Answer these questions using the discussion thread about Pitchfork's list:
(a) Which band was the first on the list that Devils Rancher had heard of?
(b) Which album does photoslob question for regularly appearing in the top 10 of such lists?
(c) How many Pavement albums does the final comment say are in the top 10?
**** PASSAGE
I was gathering new music like a fiend through the 90's and I was 30 entries into that list before I even found a band I'd heard OF (the Pixies), hough I was quite familiar with all the bands they tossed off the list. They really have out-elited me!
posted by Devils Rancher at 6:21 AM on May 19, 2009 [4 favorites]


Muffinman, I could start on you about Mezzanine, but I can't, I'm too busy laughing at Pitchfork. Again.
posted by debord at 6:22 AM on May 19, 2009


I know this is sacrilege but I've never quite understood MBV's Loveless always making it into the top 10 of these lists. It's a great record but it seems to always be held up as some fetish object from the 90's.
posted by photoslob at 6:24 AM on May 19, 2009


Sometimes I think that if Pitchfork can't find a band obscure enough to review, they just make one up. And then no one dares point it out for fear that the band actually does exist and they're just not hip enough to know about it.
posted by octothorpe at 6:26 AM on May 19, 2009


Two Pavement albums in the top 10 -- on the one hand, good old predictable Pitchfork, on the other -- well, Pavement did make two of the best albums of the 90s, though depending on the day I might argue about whether S&E and CT,CT are actually those two.
********
**** DATA EXTRACTS
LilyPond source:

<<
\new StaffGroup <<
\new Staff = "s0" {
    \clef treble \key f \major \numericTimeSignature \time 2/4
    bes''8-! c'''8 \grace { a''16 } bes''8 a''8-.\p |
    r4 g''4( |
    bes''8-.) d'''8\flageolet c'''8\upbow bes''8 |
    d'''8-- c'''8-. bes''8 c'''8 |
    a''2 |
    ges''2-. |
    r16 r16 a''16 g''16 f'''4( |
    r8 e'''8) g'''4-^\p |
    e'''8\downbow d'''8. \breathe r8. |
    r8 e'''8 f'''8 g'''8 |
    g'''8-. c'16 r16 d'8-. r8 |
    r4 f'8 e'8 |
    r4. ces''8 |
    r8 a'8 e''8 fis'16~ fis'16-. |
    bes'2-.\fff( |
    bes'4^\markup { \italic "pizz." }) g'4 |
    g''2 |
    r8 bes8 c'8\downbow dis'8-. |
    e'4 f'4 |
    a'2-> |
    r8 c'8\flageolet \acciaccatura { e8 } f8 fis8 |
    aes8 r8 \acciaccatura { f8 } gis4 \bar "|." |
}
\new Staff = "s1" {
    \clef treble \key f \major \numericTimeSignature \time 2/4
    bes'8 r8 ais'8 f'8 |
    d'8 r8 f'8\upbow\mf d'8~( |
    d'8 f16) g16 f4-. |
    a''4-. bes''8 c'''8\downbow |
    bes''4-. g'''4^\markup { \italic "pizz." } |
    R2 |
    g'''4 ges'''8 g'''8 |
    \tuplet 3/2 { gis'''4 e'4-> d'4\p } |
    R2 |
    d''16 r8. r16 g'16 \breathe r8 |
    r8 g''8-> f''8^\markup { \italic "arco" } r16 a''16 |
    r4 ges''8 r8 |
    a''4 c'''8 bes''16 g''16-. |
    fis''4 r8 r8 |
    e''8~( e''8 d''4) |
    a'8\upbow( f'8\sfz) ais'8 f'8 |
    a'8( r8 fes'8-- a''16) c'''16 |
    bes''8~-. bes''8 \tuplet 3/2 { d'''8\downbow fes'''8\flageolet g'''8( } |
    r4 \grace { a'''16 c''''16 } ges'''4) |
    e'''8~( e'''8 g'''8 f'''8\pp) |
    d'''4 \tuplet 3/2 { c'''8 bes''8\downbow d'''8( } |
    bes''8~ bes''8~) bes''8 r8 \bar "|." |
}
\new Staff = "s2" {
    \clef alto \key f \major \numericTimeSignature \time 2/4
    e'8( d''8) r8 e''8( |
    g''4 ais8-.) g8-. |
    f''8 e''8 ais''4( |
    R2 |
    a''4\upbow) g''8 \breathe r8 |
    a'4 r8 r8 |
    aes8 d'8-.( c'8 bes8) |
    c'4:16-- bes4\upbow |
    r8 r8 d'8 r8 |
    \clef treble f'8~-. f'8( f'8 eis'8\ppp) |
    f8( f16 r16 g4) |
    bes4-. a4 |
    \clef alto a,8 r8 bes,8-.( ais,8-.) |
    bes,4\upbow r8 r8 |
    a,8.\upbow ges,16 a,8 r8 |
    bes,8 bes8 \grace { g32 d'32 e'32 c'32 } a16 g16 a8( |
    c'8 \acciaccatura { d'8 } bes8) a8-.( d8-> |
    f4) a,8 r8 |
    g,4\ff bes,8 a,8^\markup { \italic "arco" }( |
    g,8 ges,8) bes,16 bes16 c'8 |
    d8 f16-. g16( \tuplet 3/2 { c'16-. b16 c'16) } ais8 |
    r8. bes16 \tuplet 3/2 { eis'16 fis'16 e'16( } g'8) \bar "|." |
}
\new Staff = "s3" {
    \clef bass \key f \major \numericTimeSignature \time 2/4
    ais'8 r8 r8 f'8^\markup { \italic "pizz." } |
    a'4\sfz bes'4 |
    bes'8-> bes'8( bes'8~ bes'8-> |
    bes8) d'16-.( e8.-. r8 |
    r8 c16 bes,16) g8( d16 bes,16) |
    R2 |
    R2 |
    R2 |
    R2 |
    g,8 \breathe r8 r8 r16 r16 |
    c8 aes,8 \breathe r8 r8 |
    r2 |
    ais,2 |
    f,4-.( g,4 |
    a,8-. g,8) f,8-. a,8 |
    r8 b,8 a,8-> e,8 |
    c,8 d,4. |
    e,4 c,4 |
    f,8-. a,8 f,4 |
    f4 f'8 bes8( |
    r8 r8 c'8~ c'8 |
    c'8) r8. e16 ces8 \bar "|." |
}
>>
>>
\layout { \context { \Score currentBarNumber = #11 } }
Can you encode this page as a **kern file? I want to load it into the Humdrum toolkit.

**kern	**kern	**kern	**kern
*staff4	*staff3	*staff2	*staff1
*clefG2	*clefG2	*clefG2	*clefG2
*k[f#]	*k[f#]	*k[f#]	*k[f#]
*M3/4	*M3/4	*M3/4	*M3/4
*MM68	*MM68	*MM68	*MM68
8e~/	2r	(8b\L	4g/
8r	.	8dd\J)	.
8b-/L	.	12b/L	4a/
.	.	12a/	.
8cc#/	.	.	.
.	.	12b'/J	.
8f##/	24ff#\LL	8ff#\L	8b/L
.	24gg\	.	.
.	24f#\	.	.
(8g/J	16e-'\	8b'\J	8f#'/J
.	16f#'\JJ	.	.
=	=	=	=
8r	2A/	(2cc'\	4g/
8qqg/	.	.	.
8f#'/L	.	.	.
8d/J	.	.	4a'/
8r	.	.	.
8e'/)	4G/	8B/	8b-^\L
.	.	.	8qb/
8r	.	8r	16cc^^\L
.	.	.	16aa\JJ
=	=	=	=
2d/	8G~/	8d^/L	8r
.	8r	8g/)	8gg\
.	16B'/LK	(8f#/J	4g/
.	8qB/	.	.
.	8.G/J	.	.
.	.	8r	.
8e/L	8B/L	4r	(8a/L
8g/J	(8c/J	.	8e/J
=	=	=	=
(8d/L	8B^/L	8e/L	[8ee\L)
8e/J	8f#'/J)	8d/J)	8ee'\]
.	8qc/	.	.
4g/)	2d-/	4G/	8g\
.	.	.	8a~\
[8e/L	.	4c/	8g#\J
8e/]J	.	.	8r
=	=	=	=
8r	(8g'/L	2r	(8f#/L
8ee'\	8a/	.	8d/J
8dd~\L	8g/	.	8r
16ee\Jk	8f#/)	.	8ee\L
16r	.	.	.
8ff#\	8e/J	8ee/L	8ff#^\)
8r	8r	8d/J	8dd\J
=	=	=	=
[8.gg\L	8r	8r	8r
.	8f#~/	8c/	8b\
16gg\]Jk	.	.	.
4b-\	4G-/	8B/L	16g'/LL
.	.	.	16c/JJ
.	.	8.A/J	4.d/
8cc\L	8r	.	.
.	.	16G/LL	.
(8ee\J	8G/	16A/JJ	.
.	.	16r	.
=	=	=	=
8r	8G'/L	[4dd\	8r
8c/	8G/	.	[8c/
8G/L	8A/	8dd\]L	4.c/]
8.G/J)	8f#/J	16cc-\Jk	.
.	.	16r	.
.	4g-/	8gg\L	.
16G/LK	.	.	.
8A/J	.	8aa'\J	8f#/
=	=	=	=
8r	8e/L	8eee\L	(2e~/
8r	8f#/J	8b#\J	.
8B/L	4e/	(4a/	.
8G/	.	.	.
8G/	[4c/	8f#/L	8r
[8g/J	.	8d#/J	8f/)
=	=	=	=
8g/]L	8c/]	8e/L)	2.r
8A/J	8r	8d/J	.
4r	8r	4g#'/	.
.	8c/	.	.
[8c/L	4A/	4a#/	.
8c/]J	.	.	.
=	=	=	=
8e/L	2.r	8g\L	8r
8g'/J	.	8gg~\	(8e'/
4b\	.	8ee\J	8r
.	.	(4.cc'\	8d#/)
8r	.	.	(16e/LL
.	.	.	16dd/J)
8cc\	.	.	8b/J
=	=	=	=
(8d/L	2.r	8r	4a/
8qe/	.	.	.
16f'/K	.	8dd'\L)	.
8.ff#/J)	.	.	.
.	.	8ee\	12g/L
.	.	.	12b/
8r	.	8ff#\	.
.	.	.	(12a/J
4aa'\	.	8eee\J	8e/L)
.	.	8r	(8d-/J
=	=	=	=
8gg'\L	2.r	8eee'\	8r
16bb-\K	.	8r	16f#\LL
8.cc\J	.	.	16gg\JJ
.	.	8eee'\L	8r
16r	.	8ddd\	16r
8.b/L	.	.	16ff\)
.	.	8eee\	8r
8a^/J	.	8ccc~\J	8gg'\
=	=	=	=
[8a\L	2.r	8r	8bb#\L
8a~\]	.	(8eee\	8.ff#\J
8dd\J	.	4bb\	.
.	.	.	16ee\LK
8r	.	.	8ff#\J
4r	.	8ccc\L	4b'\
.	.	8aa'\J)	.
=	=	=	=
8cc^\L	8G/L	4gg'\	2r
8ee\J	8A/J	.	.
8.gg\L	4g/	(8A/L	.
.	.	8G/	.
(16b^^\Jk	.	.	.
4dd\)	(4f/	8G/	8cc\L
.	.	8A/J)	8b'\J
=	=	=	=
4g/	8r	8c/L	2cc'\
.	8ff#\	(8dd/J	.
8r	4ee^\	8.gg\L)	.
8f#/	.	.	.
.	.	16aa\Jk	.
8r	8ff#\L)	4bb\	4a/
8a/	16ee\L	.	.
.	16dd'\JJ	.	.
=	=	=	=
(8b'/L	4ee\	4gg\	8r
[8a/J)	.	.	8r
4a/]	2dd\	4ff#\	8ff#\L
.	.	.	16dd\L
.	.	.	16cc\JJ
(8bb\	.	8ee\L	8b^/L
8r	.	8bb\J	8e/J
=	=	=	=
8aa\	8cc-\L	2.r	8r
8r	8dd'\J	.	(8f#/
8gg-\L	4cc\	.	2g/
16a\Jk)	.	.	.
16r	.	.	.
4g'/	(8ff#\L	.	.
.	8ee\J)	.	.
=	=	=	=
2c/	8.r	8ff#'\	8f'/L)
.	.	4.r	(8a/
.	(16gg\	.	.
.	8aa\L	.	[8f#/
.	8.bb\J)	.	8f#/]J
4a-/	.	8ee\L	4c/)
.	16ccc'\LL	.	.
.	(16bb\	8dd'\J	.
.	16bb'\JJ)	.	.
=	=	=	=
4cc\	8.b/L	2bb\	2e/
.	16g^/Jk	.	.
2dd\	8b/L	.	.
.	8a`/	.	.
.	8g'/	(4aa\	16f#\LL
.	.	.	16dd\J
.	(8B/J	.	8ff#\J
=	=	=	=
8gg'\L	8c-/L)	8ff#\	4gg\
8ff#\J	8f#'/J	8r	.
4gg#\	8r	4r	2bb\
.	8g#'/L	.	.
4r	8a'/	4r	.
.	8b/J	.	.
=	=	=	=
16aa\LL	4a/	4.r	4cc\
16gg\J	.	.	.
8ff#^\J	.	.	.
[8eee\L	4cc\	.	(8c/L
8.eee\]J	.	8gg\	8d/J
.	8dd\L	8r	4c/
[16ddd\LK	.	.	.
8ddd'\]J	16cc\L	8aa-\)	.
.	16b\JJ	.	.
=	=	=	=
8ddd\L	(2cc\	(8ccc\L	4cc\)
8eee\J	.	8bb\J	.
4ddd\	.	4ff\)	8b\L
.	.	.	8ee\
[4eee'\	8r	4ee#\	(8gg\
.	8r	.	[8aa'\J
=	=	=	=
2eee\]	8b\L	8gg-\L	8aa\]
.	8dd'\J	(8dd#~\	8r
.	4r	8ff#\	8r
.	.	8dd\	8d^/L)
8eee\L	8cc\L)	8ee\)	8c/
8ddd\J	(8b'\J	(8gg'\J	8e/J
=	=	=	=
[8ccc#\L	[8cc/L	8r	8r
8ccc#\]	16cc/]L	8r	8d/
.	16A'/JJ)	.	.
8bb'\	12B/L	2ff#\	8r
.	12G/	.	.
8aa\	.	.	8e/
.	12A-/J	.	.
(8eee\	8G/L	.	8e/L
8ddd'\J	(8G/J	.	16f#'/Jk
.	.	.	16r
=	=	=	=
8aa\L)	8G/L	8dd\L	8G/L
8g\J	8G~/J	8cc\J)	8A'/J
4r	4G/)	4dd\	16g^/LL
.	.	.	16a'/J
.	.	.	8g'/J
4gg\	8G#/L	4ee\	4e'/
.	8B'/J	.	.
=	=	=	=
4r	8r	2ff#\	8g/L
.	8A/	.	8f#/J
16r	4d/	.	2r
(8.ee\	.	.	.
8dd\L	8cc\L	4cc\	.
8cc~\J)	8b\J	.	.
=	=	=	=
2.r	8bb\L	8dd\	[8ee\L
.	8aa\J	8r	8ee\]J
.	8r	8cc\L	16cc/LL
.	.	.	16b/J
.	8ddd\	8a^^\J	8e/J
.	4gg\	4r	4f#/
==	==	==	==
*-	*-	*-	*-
********
RESULT OF THE EXERCISE:
(a) The Pixies
(b) MBV's Loveless
(c) Two